Work instructions: Return the listing below word for word.

Data shown:
════════════════
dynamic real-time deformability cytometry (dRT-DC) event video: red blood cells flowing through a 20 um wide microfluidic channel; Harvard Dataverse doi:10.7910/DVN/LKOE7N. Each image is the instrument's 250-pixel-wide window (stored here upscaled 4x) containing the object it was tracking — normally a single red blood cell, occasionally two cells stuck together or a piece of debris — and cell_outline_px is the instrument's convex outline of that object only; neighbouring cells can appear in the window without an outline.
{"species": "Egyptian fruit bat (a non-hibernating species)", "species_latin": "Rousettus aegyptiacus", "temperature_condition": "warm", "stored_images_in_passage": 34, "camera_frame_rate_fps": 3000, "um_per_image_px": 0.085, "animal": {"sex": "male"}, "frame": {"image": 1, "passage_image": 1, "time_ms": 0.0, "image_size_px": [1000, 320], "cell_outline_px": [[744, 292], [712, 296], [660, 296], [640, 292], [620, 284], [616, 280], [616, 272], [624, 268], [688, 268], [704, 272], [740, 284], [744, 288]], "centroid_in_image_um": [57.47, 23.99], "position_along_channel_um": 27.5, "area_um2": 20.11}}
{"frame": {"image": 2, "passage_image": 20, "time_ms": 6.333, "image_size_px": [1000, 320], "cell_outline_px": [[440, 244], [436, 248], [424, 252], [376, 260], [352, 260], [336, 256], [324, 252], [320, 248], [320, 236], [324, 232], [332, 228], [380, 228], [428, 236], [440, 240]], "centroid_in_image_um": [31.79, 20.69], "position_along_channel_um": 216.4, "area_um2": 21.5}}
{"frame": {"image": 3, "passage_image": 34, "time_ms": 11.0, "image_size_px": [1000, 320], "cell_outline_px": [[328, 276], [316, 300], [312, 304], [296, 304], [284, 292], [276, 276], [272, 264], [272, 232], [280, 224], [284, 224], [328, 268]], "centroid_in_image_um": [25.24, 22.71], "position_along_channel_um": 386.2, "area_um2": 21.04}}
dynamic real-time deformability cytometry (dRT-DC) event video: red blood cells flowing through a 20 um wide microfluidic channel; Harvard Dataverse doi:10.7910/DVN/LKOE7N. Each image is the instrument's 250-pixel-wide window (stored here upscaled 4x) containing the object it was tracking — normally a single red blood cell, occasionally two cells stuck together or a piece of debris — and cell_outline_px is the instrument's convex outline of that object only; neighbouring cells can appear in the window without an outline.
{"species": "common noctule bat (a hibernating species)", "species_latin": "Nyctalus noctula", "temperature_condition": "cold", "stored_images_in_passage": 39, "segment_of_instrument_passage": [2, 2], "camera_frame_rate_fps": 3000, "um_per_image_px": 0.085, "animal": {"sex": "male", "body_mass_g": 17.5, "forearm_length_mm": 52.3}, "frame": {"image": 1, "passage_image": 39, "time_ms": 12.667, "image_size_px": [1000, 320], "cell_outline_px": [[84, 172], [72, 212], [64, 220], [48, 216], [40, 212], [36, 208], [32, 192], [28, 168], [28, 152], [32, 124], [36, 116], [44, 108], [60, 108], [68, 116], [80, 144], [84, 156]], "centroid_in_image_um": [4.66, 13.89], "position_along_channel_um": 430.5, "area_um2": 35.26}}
════════════════
Answer:
dynamic real-time deformability cytometry (dRT-DC) event video: red blood cells flowing through a 20 um wide microfluidic channel; Harvard Dataverse doi:10.7910/DVN/LKOE7N. Each image is the instrument's 250-pixel-wide window (stored here upscaled 4x) containing the object it was tracking — normally a single red blood cell, occasionally two cells stuck together or a piece of debris — and cell_outline_px is the instrument's convex outline of that object only; neighbouring cells can appear in the window without an outline.
{"species": "Egyptian fruit bat (a non-hibernating species)", "species_latin": "Rousettus aegyptiacus", "temperature_condition": "warm", "stored_images_in_passage": 34, "camera_frame_rate_fps": 3000, "um_per_image_px": 0.085, "animal": {"sex": "male"}, "frame": {"image": 1, "passage_image": 1, "time_ms": 0.0, "image_size_px": [1000, 320], "cell_outline_px": [[744, 292], [712, 296], [660, 296], [640, 292], [620, 284], [616, 280], [616, 272], [624, 268], [688, 268], [704, 272], [740, 284], [744, 288]], "centroid_in_image_um": [57.47, 23.99], "position_along_channel_um": 27.5, "area_um2": 20.11}}
{"frame": {"image": 2, "passage_image": 20, "time_ms": 6.333, "image_size_px": [1000, 320], "cell_outline_px": [[440, 244], [436, 248], [424, 252], [376, 260], [352, 260], [336, 256], [324, 252], [320, 248], [320, 236], [324, 232], [332, 228], [380, 228], [428, 236], [440, 240]], "centroid_in_image_um": [31.79, 20.69], "position_along_channel_um": 216.4, "area_um2": 21.5}}
{"frame": {"image": 3, "passage_image": 34, "time_ms": 11.0, "image_size_px": [1000, 320], "cell_outline_px": [[328, 276], [316, 300], [312, 304], [296, 304], [284, 292], [276, 276], [272, 264], [272, 232], [280, 224], [284, 224], [328, 268]], "centroid_in_image_um": [25.24, 22.71], "position_along_channel_um": 386.2, "area_um2": 21.04}}
dynamic real-time deformability cytometry (dRT-DC) event video: red blood cells flowing through a 20 um wide microfluidic channel; Harvard Dataverse doi:10.7910/DVN/LKOE7N. Each image is the instrument's 250-pixel-wide window (stored here upscaled 4x) containing the object it was tracking — normally a single red blood cell, occasionally two cells stuck together or a piece of debris — and cell_outline_px is the instrument's convex outline of that object only; neighbouring cells can appear in the window without an outline.
{"species": "common noctule bat (a hibernating species)", "species_latin": "Nyctalus noctula", "temperature_condition": "cold", "stored_images_in_passage": 39, "segment_of_instrument_passage": [2, 2], "camera_frame_rate_fps": 3000, "um_per_image_px": 0.085, "animal": {"sex": "male", "body_mass_g": 17.5, "forearm_length_mm": 52.3}, "frame": {"image": 1, "passage_image": 39, "time_ms": 12.667, "image_size_px": [1000, 320], "cell_outline_px": [[84, 172], [72, 212], [64, 220], [48, 216], [40, 212], [36, 208], [32, 192], [28, 168], [28, 152], [32, 124], [36, 116], [44, 108], [60, 108], [68, 116], [80, 144], [84, 156]], "centroid_in_image_um": [4.66, 13.89], "position_along_channel_um": 430.5, "area_um2": 35.26}}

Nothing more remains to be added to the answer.